* [SELECTION]
********************

Okay, that sounds good. Two questions:
* If I don't want to index a document, then from BasicIndexingFilter.filter,
should I just return the document I receive? Or should I return null? Or
something else?
* What change(s) do I have to make to HtmlParser? It seems like I can use
the Parser object as-is, e.g. parse.getData().get("index") to get the
meta-data value for index. What am I missing?
Thanks for the pointers!
Ben
On 4/3/06, TDLN <[EMAIL PROTECTED]> wrote:
>
> It depends if you control the seed pages or not; if you do, you could tag
> them index="no"
> and skip them during indexing. You would have to change HtmlParser and
> BasicIndexingFilter.

********************

* [PROBLEMS]
1. Write out the rows from their first line through the line containing "red arrow at", both ends included, without any of the pictures.
2. Continue the forum thread about skipping documents during indexing from the point where it stops.

********************

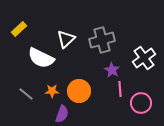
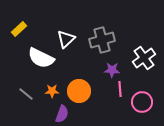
purple star: rotated 28 degrees counterclockwise
pink circle: moved 1 px right, 1 px up
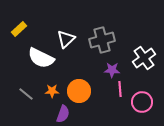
purple semicircle: moved 1 px right
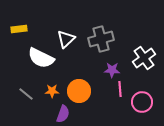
yellow rectangle: rotated 35 degrees clockwise
gray cross: moved 1 px left, 1 px up
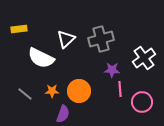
gray line: moved 1 px left
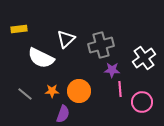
gray cross: moved 6 px down
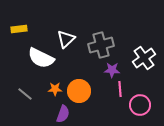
orange star: moved 3 px right, 2 px up
pink circle: moved 2 px left, 3 px down
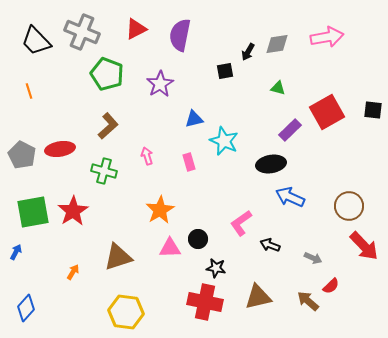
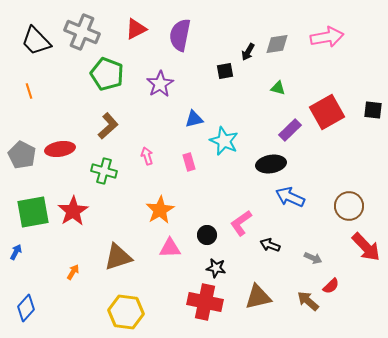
black circle at (198, 239): moved 9 px right, 4 px up
red arrow at (364, 246): moved 2 px right, 1 px down
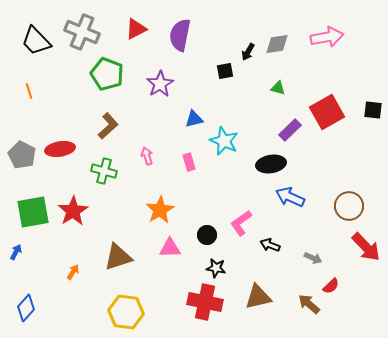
brown arrow at (308, 301): moved 1 px right, 3 px down
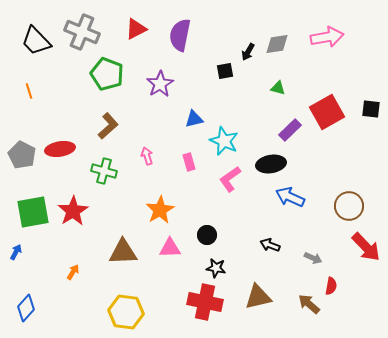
black square at (373, 110): moved 2 px left, 1 px up
pink L-shape at (241, 223): moved 11 px left, 44 px up
brown triangle at (118, 257): moved 5 px right, 5 px up; rotated 16 degrees clockwise
red semicircle at (331, 286): rotated 36 degrees counterclockwise
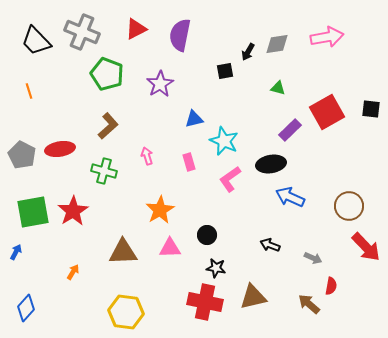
brown triangle at (258, 297): moved 5 px left
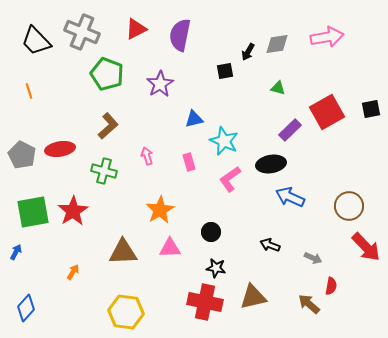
black square at (371, 109): rotated 18 degrees counterclockwise
black circle at (207, 235): moved 4 px right, 3 px up
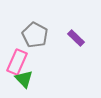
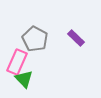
gray pentagon: moved 4 px down
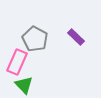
purple rectangle: moved 1 px up
green triangle: moved 6 px down
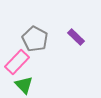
pink rectangle: rotated 20 degrees clockwise
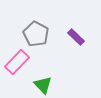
gray pentagon: moved 1 px right, 5 px up
green triangle: moved 19 px right
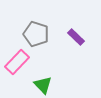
gray pentagon: rotated 10 degrees counterclockwise
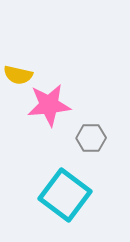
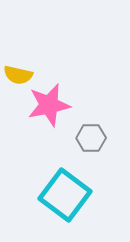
pink star: rotated 6 degrees counterclockwise
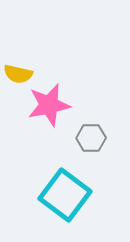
yellow semicircle: moved 1 px up
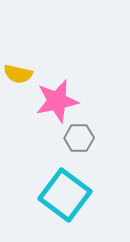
pink star: moved 8 px right, 4 px up
gray hexagon: moved 12 px left
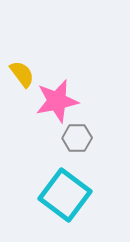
yellow semicircle: moved 4 px right; rotated 140 degrees counterclockwise
gray hexagon: moved 2 px left
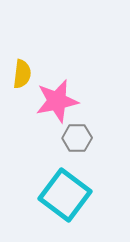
yellow semicircle: rotated 44 degrees clockwise
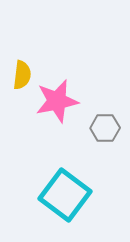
yellow semicircle: moved 1 px down
gray hexagon: moved 28 px right, 10 px up
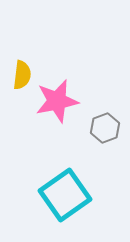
gray hexagon: rotated 20 degrees counterclockwise
cyan square: rotated 18 degrees clockwise
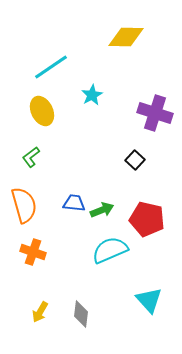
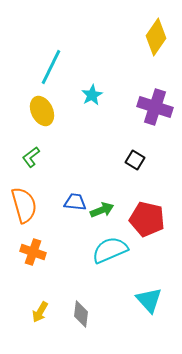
yellow diamond: moved 30 px right; rotated 57 degrees counterclockwise
cyan line: rotated 30 degrees counterclockwise
purple cross: moved 6 px up
black square: rotated 12 degrees counterclockwise
blue trapezoid: moved 1 px right, 1 px up
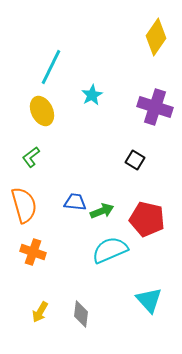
green arrow: moved 1 px down
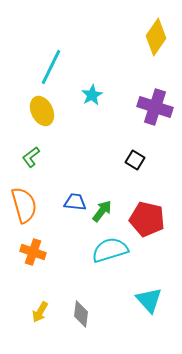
green arrow: rotated 30 degrees counterclockwise
cyan semicircle: rotated 6 degrees clockwise
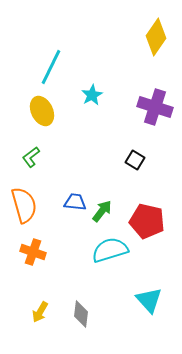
red pentagon: moved 2 px down
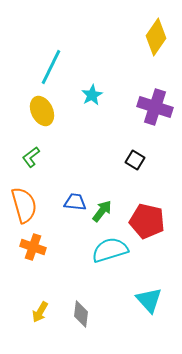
orange cross: moved 5 px up
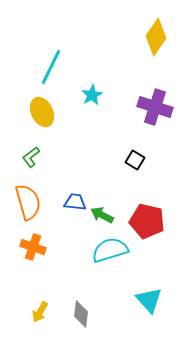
yellow ellipse: moved 1 px down
orange semicircle: moved 4 px right, 3 px up
green arrow: moved 4 px down; rotated 100 degrees counterclockwise
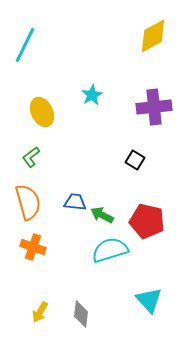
yellow diamond: moved 3 px left, 1 px up; rotated 27 degrees clockwise
cyan line: moved 26 px left, 22 px up
purple cross: moved 1 px left; rotated 24 degrees counterclockwise
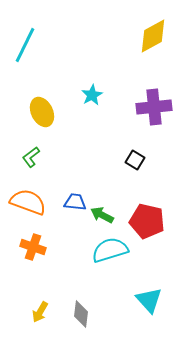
orange semicircle: rotated 54 degrees counterclockwise
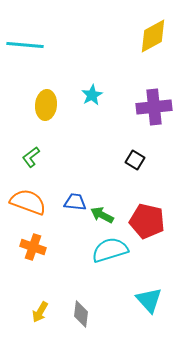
cyan line: rotated 69 degrees clockwise
yellow ellipse: moved 4 px right, 7 px up; rotated 32 degrees clockwise
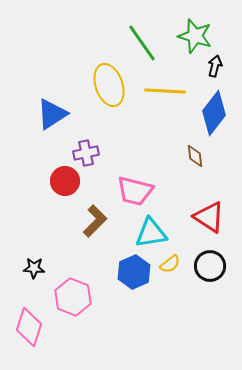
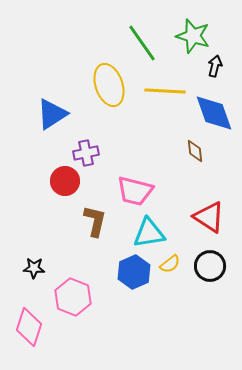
green star: moved 2 px left
blue diamond: rotated 57 degrees counterclockwise
brown diamond: moved 5 px up
brown L-shape: rotated 32 degrees counterclockwise
cyan triangle: moved 2 px left
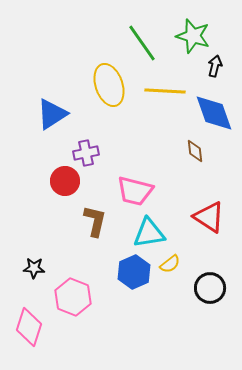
black circle: moved 22 px down
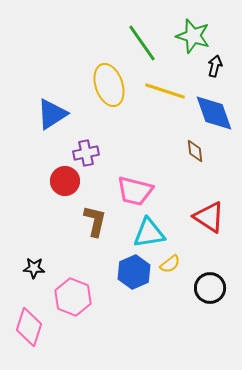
yellow line: rotated 15 degrees clockwise
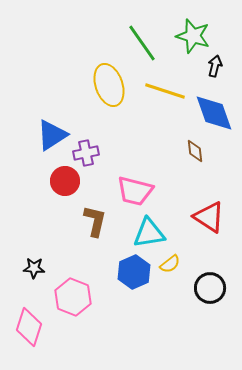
blue triangle: moved 21 px down
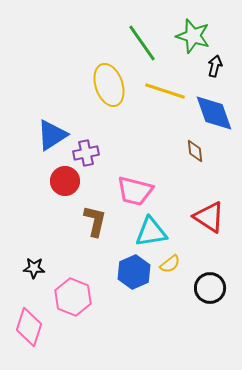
cyan triangle: moved 2 px right, 1 px up
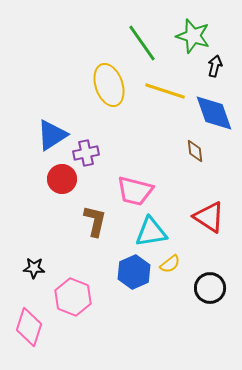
red circle: moved 3 px left, 2 px up
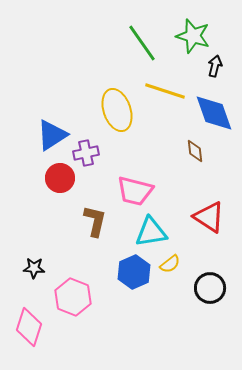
yellow ellipse: moved 8 px right, 25 px down
red circle: moved 2 px left, 1 px up
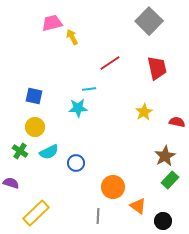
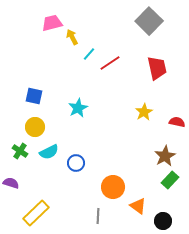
cyan line: moved 35 px up; rotated 40 degrees counterclockwise
cyan star: rotated 24 degrees counterclockwise
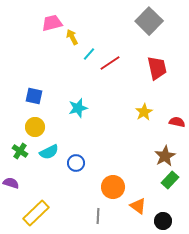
cyan star: rotated 12 degrees clockwise
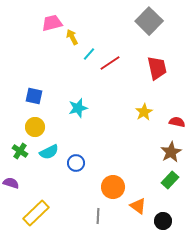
brown star: moved 6 px right, 4 px up
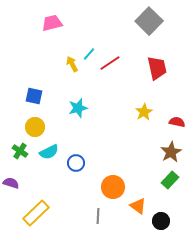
yellow arrow: moved 27 px down
black circle: moved 2 px left
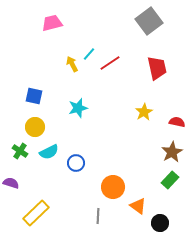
gray square: rotated 8 degrees clockwise
brown star: moved 1 px right
black circle: moved 1 px left, 2 px down
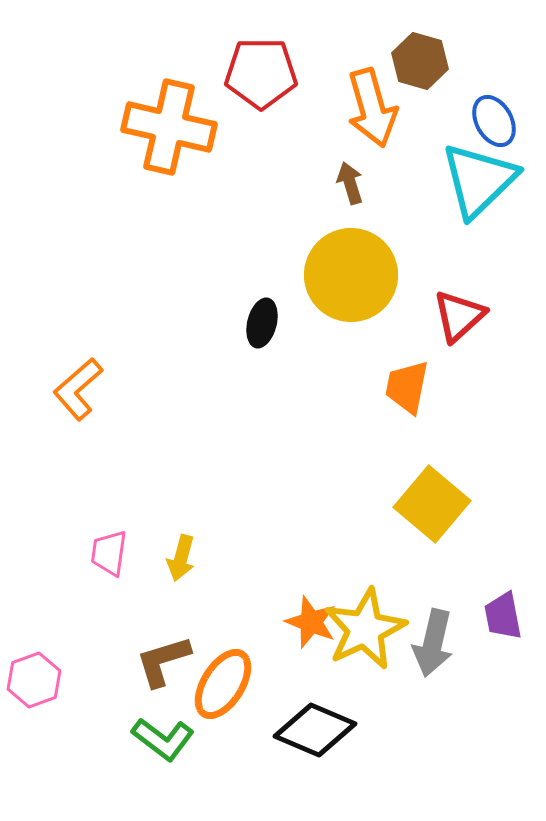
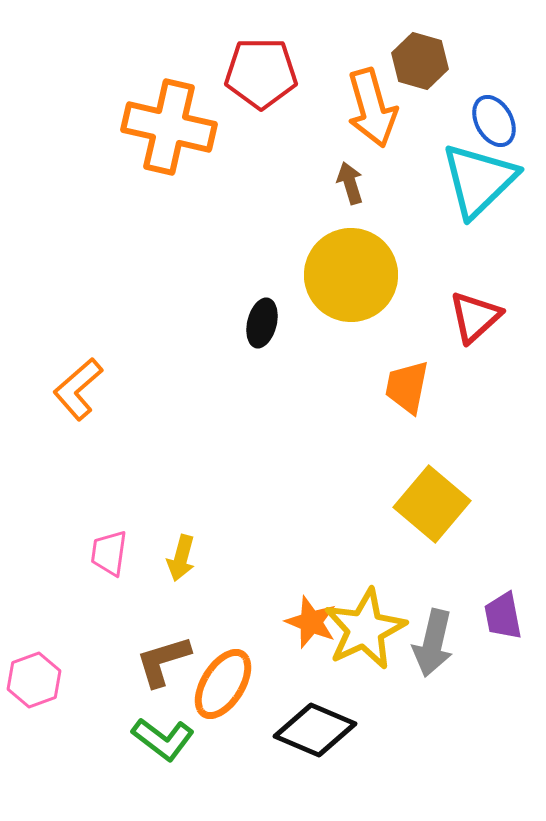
red triangle: moved 16 px right, 1 px down
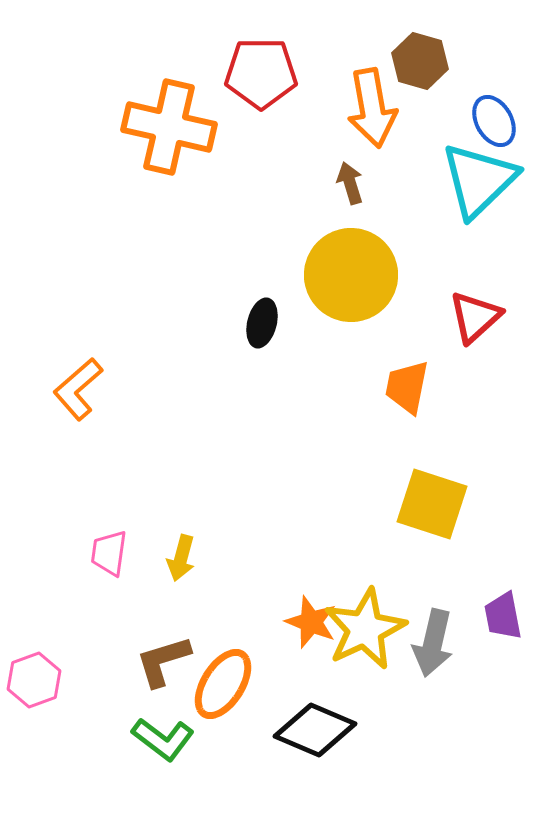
orange arrow: rotated 6 degrees clockwise
yellow square: rotated 22 degrees counterclockwise
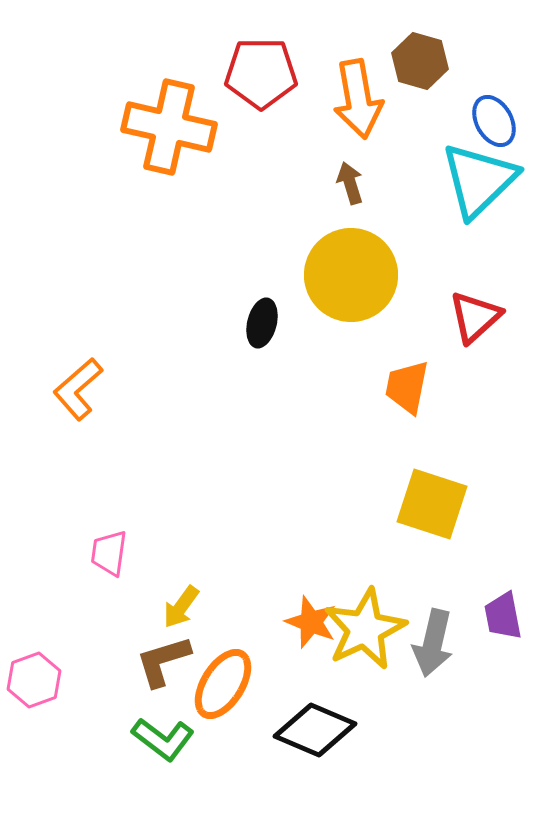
orange arrow: moved 14 px left, 9 px up
yellow arrow: moved 49 px down; rotated 21 degrees clockwise
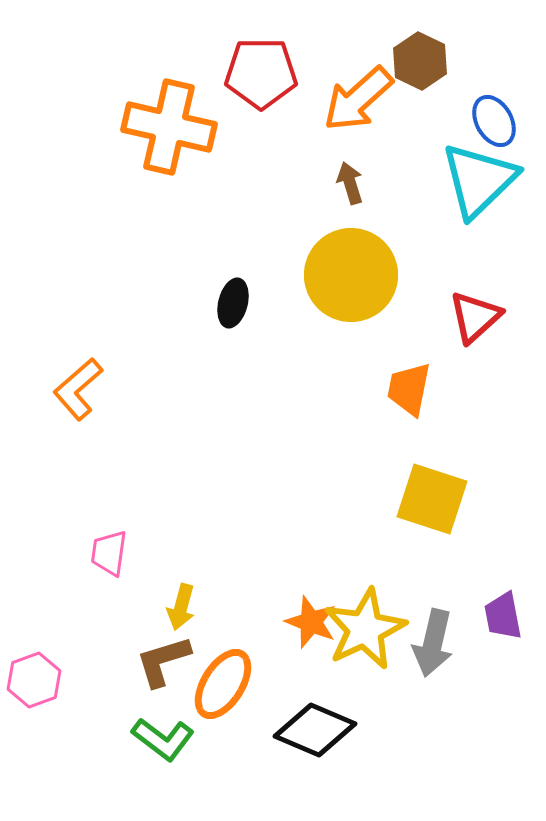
brown hexagon: rotated 10 degrees clockwise
orange arrow: rotated 58 degrees clockwise
black ellipse: moved 29 px left, 20 px up
orange trapezoid: moved 2 px right, 2 px down
yellow square: moved 5 px up
yellow arrow: rotated 21 degrees counterclockwise
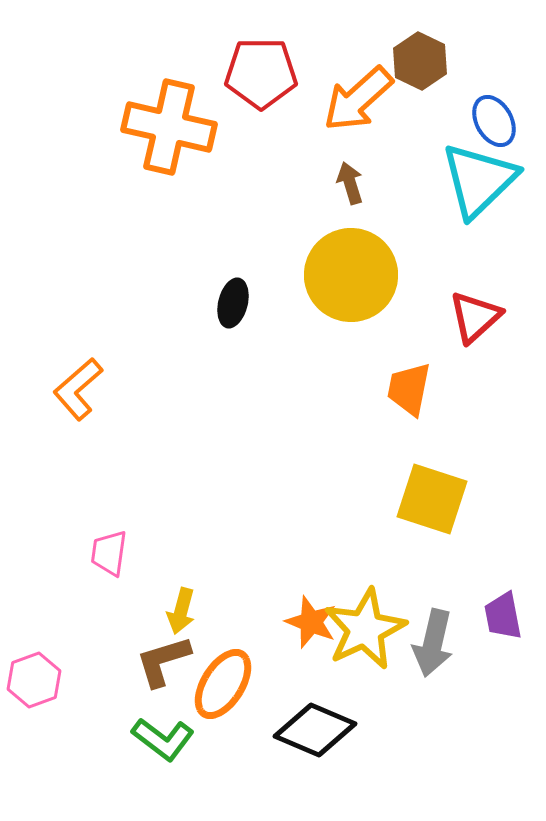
yellow arrow: moved 4 px down
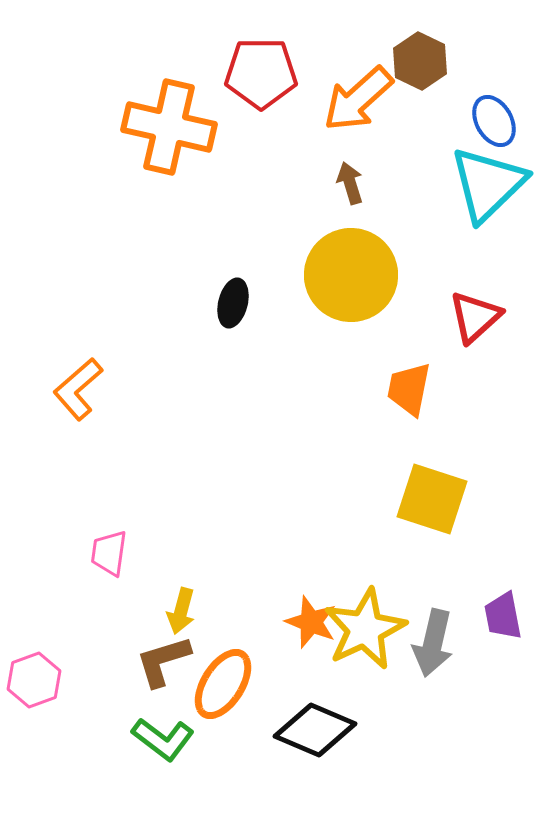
cyan triangle: moved 9 px right, 4 px down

********************

* [ANSWERS PROVIDED]
1.
purple star: rotated 28 degrees counterclockwise
pink circle: moved 1 px right, 1 px up
purple semicircle: moved 1 px right
yellow rectangle: rotated 35 degrees clockwise
gray cross: moved 1 px left, 1 px up
gray line: moved 1 px left
gray cross: moved 6 px down
orange star: moved 3 px right, 2 px up
pink circle: moved 2 px left, 3 px down
black circle at (198, 239): moved 9 px right, 4 px up
red arrow at (364, 246): moved 2 px right, 1 px down

2.
>
> Rgrds, Thomas
>
> On 4/4/06, Benjamin Higgins <[EMAIL PROTECTED]> wrote:
> >
> > Hello,
> >
> > I've gone through the documentation and tried searching the mailing list
> > archives. I bet this has come up before, but I just couldn't find
> > it. So,
> > if someone could point me to a past discussion that would be great.
> >
> > What I want to do is be able to crawl html files for links, but not
> > actually
> > index that file. I ask this because I have several seed pages that are
> > not
> > meant for human consumption, so I never want them to show up in search
> > results.
> >
> > How can this be accomplished?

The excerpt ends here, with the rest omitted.